> _Brief_
Print the data below exactly, but only the lines from the one containing "of a metric;" down to the one containing "The direct API", inclusive.

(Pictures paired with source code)
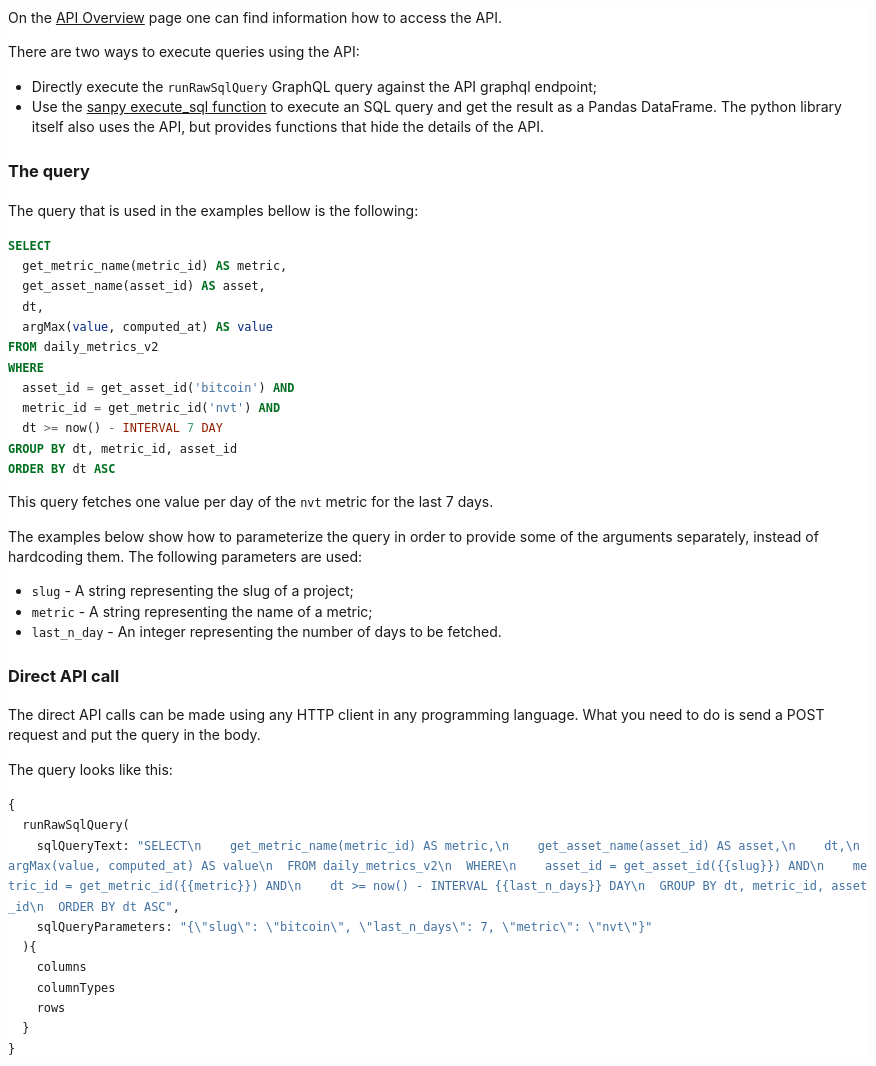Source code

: On the [API Overview](/sanapi/#overview/) page one can find information how to access the API.

There are two ways to execute queries using the API:

- Directly execute the `runRawSqlQuery` GraphQL query against the API graphql endpoint;
- Use the [sanpy execute_sql function](https://github.com/santiment/sanpy#execute-sql-queries-and-get-the-result) to execute an SQL query and get the result as a Pandas DataFrame. The python library itself also uses the API, but provides functions that hide the details of the API.

### The query

The query that is used in the examples bellow is the following:

```sql
SELECT
  get_metric_name(metric_id) AS metric,
  get_asset_name(asset_id) AS asset,
  dt,
  argMax(value, computed_at) AS value
FROM daily_metrics_v2
WHERE
  asset_id = get_asset_id('bitcoin') AND
  metric_id = get_metric_id('nvt') AND
  dt >= now() - INTERVAL 7 DAY
GROUP BY dt, metric_id, asset_id
ORDER BY dt ASC
```

This query fetches one value per day of the `nvt` metric for the last 7 days.

The examples below show how to parameterize the query in order to provide some of the arguments separately, instead of hardcoding them.
The following parameters are used:
- `slug` - A string representing the slug of a project;
- `metric` - A string representing the name of a metric;
- `last_n_day` - An integer representing the number of days to be fetched.

### Direct API call

The direct API calls can be made using any HTTP client in any programming language.
What you need to do is send a POST request and put the query in the body.

The query looks like this: 
```graphql
{
  runRawSqlQuery(
    sqlQueryText: "SELECT\n    get_metric_name(metric_id) AS metric,\n    get_asset_name(asset_id) AS asset,\n    dt,\n    argMax(value, computed_at) AS value\n  FROM daily_metrics_v2\n  WHERE\n    asset_id = get_asset_id({{slug}}) AND\n    metric_id = get_metric_id({{metric}}) AND\n    dt >= now() - INTERVAL {{last_n_days}} DAY\n  GROUP BY dt, metric_id, asset_id\n  ORDER BY dt ASC",
    sqlQueryParameters: "{\"slug\": \"bitcoin\", \"last_n_days\": 7, \"metric\": \"nvt\"}"
  ){
    columns
    columnTypes
    rows
  }
}
```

> _Output below_
- `metric` - A string representing the name of a metric;
- `last_n_day` - An integer representing the number of days to be fetched.

### Direct API call

The direct API calls can be made using any HTTP client in any programming language.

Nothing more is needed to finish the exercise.